Is this the bottom in stock markets? “The major sell-off in gold recently caught my attention. The top of anxiety in financial markets in 2008 coincided with a major sell-off in gold. I think there is a more-than-equal chance that we are hovering around the bottom in risk asset markets,” says Du Plessis.

“However, I believe there is a real risk of another deep sell-off in the S&P 500 that could shave off another 15%, especially if another unnamed black swan appears. That to me would be the ultimate bargain I am waiting for.”

Du Plessis believes all markets correctly reflect the height of anxiety.

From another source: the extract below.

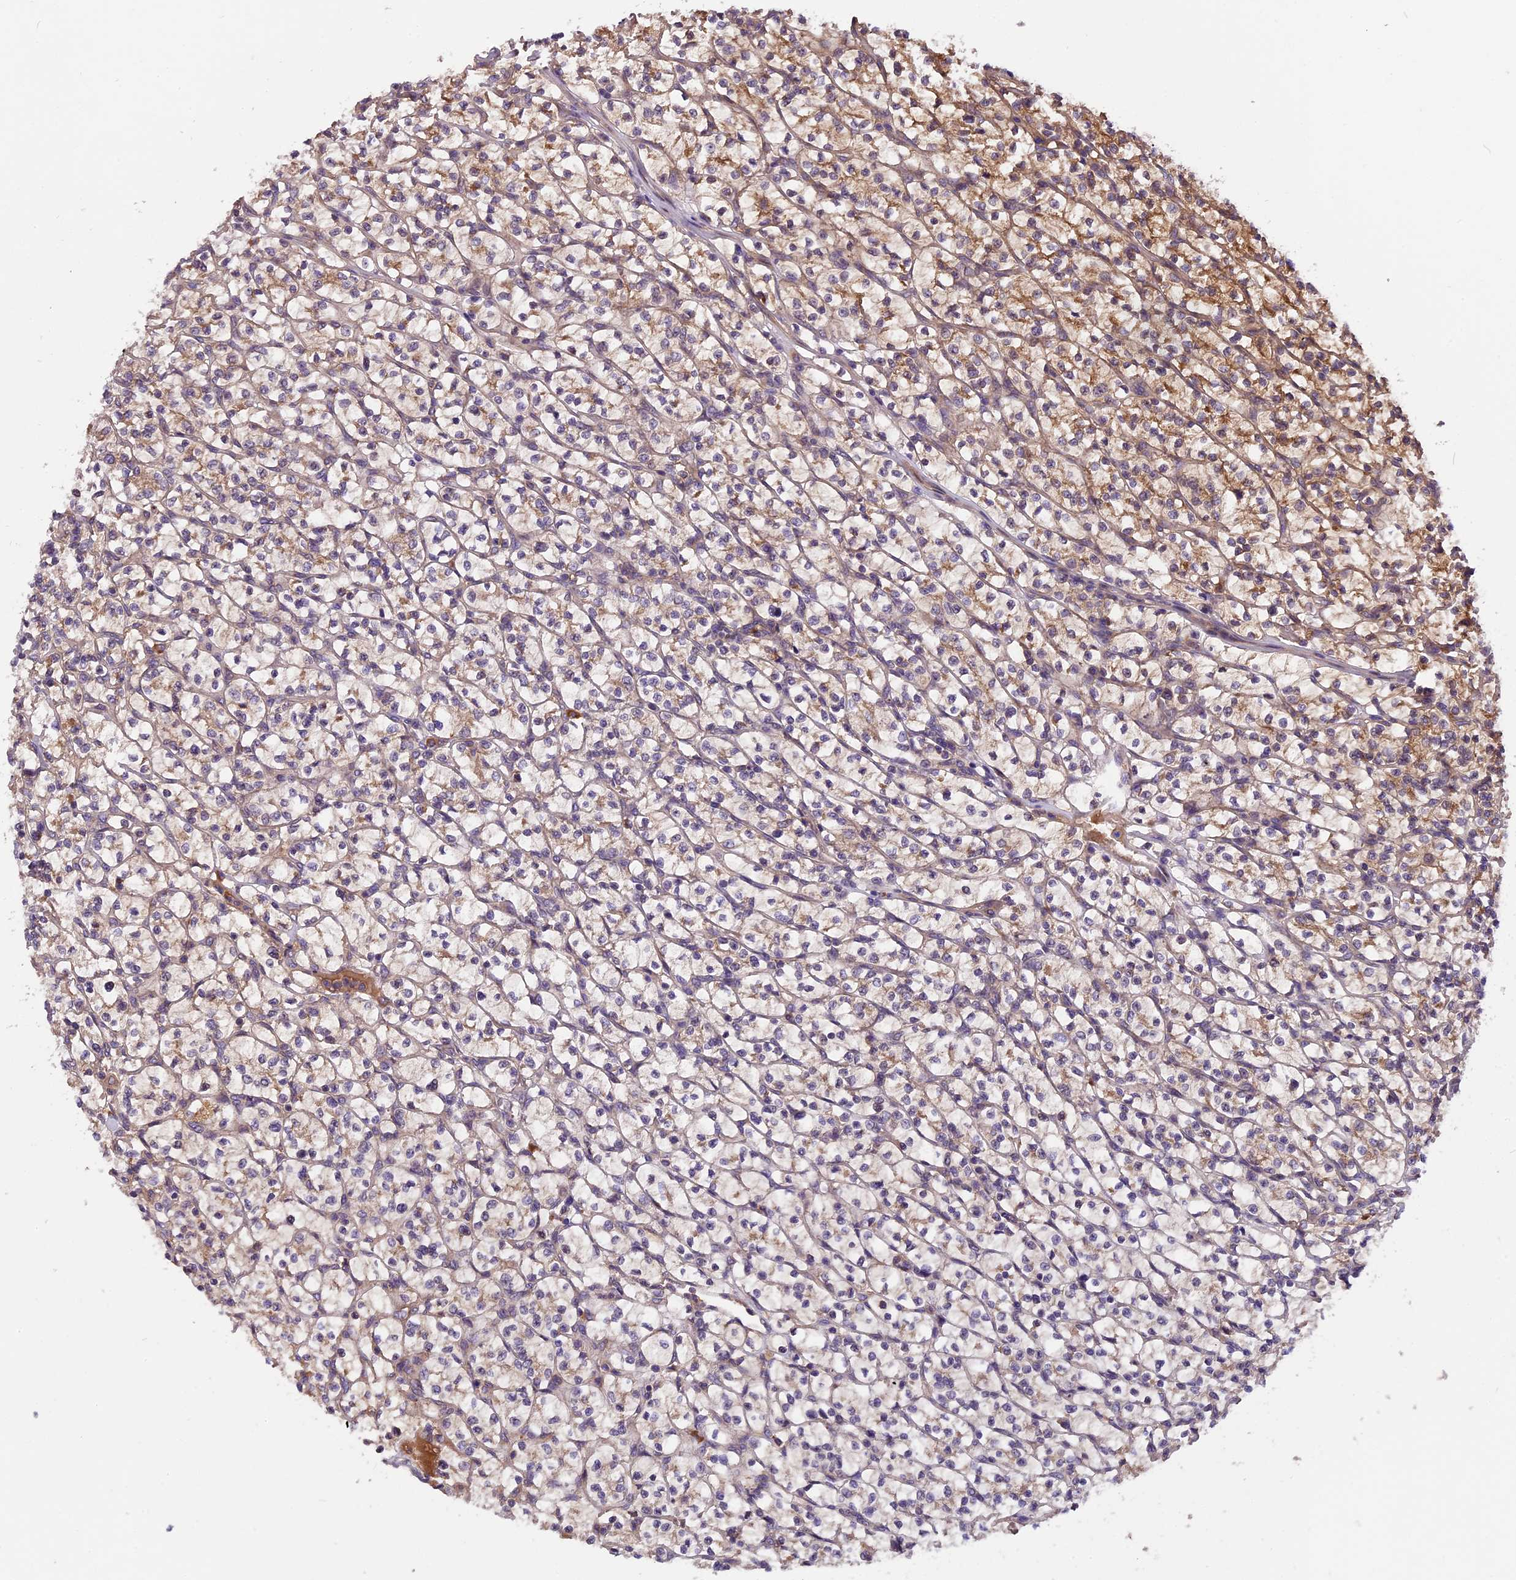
{"staining": {"intensity": "moderate", "quantity": "25%-75%", "location": "cytoplasmic/membranous"}, "tissue": "renal cancer", "cell_type": "Tumor cells", "image_type": "cancer", "snomed": [{"axis": "morphology", "description": "Adenocarcinoma, NOS"}, {"axis": "topography", "description": "Kidney"}], "caption": "Protein analysis of renal cancer tissue shows moderate cytoplasmic/membranous staining in approximately 25%-75% of tumor cells.", "gene": "SETD6", "patient": {"sex": "female", "age": 64}}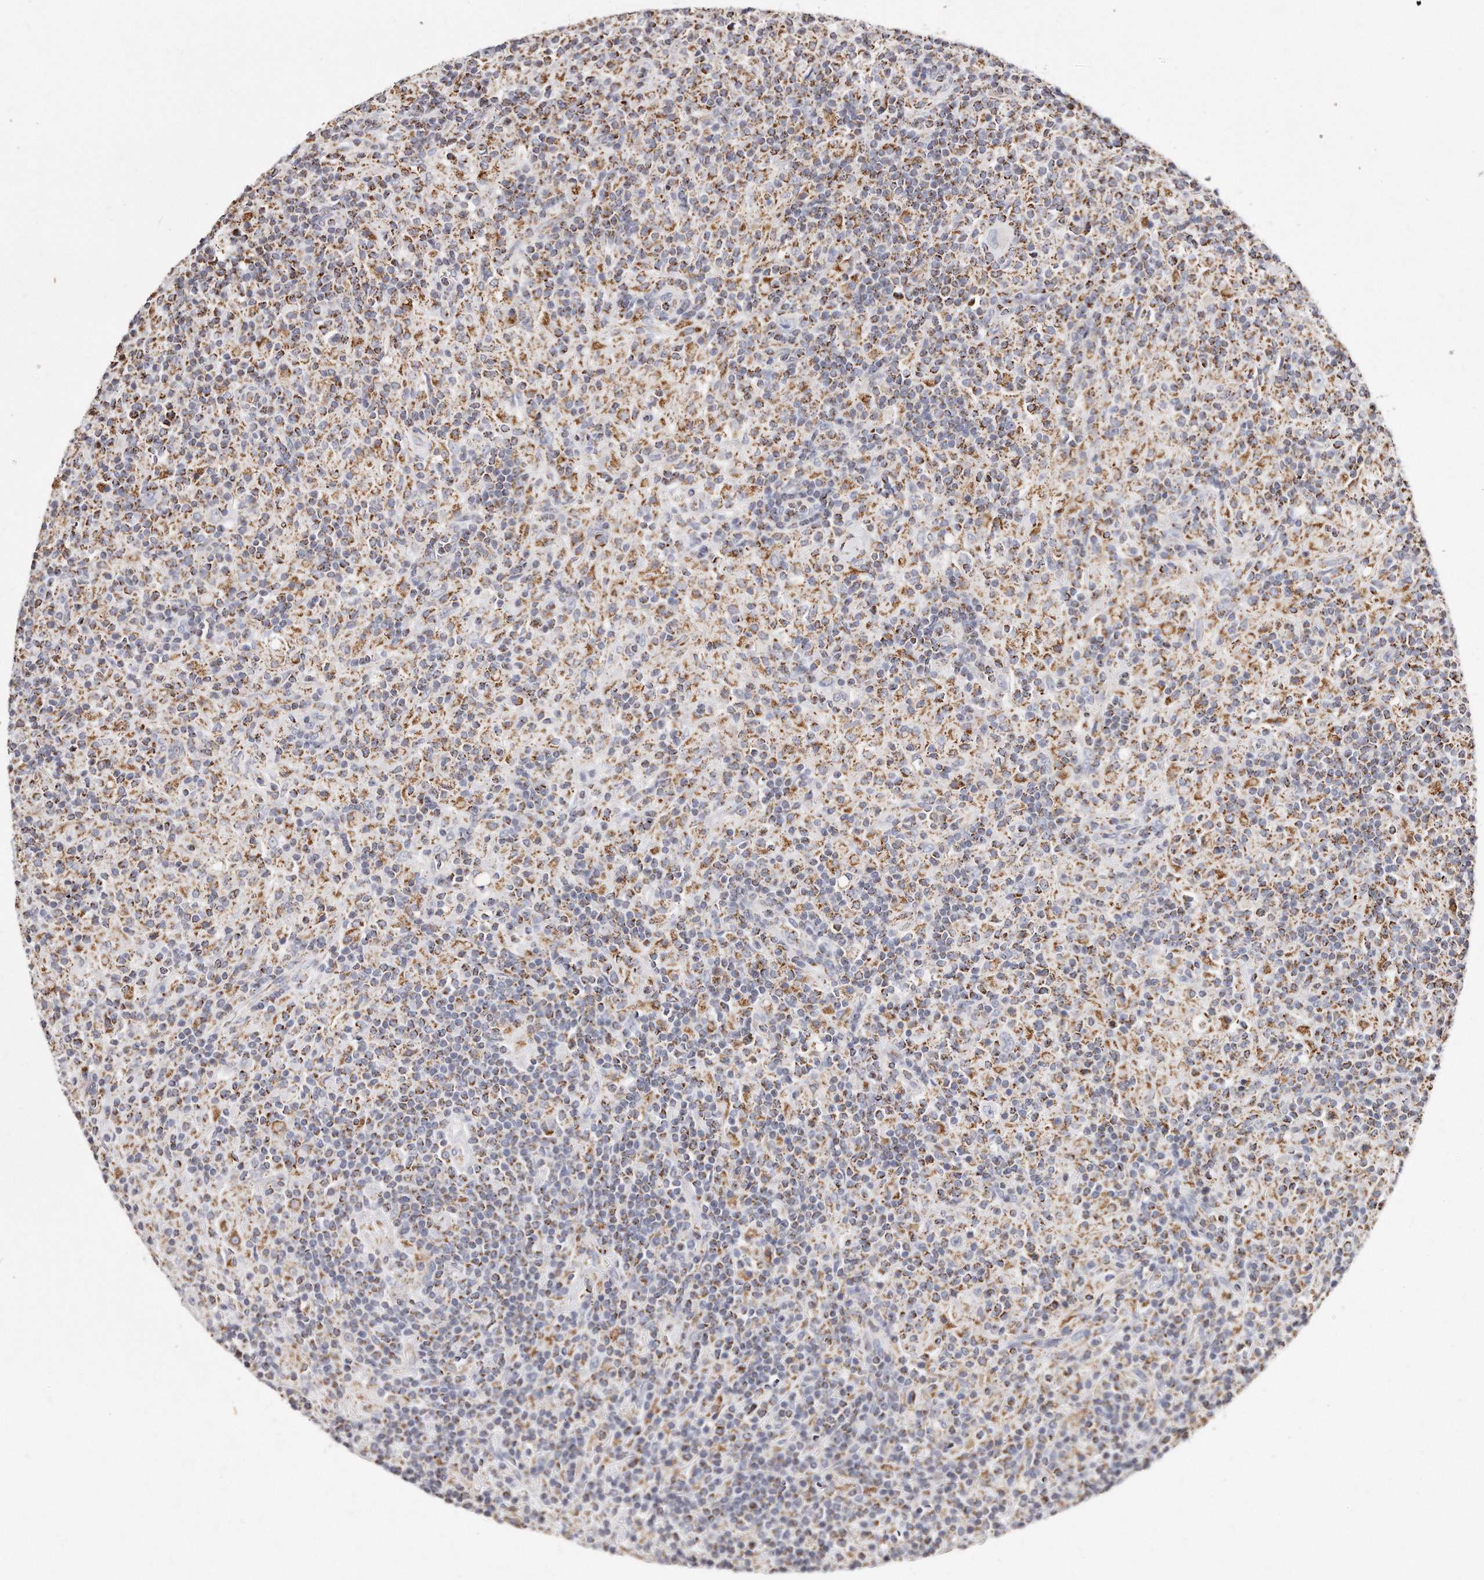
{"staining": {"intensity": "negative", "quantity": "none", "location": "none"}, "tissue": "lymphoma", "cell_type": "Tumor cells", "image_type": "cancer", "snomed": [{"axis": "morphology", "description": "Hodgkin's disease, NOS"}, {"axis": "topography", "description": "Lymph node"}], "caption": "Histopathology image shows no significant protein expression in tumor cells of Hodgkin's disease.", "gene": "RTKN", "patient": {"sex": "male", "age": 70}}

Asset classes that he favours at this point in time are emerging-market equities and bonds, silver and platinum, emerging-market currencies and the euro as currency.

Du Plessis’s least favoured asset class currently is mature-market bonds, especially the long end. “I think the Fed’s Operation Twist, whereby the Fed will sell shorter-term Treasury holdings and buy long-term debt and mortgage-backed securities to support mortgage refinancing activity, will probably keep long bond prices higher, so I will refrain from shorting them outright. But it is a bubble in the making.”

Emerging markets have been on the receiving end of risk aversion, resulting in a flight of capital out of emerging economies to significantly lower risk assets such as hard currencies and mature-market bonds. The fall of the rand in line with other emerging-market currencies has cushioned the local market. R100 invested in the FTSE/JSE All Share Index at the end of last year would be worth R92.53. In contrast, $100 invested in the same index at the same time would only be worth $76.27. “Secondary rand hedges such as dual-listed foreign companies and primary rand hedges such as mining and resources stocks benefited substantially from this,” says Du Plessis.

“Our studies indicate that the rand is currently correctly priced given the global anxiety or volatility levels that we measure. If global capital becomes more concerned about the global economy or another black swan emerges from somewhere, anxiety levels could approach those during the peak of the great liquidity crisis of 2008/09.

“In that case I will not be surprised to see the rand trading above 10 against the US dollar. I do, however, think that R8.50 may have been a bottom of the rand in the short term. I base this on our research that indicates risk assets such as US equities are again approaching value territory that will attract major market players.

“In the past, low valuations led to anxiety or volatility levels dropping gradually afterwards. Do not be surprised to see the US dollar falling back to the R7 level in coming months.

“At this stage I am therefore taking an interest in domestic financial and industrial companies and considering going long of the rand, he says” But, Du Plessis warns that there is a real risk that the US dollar may peak at above R10 should the current global financial crisis take a turn for the worse.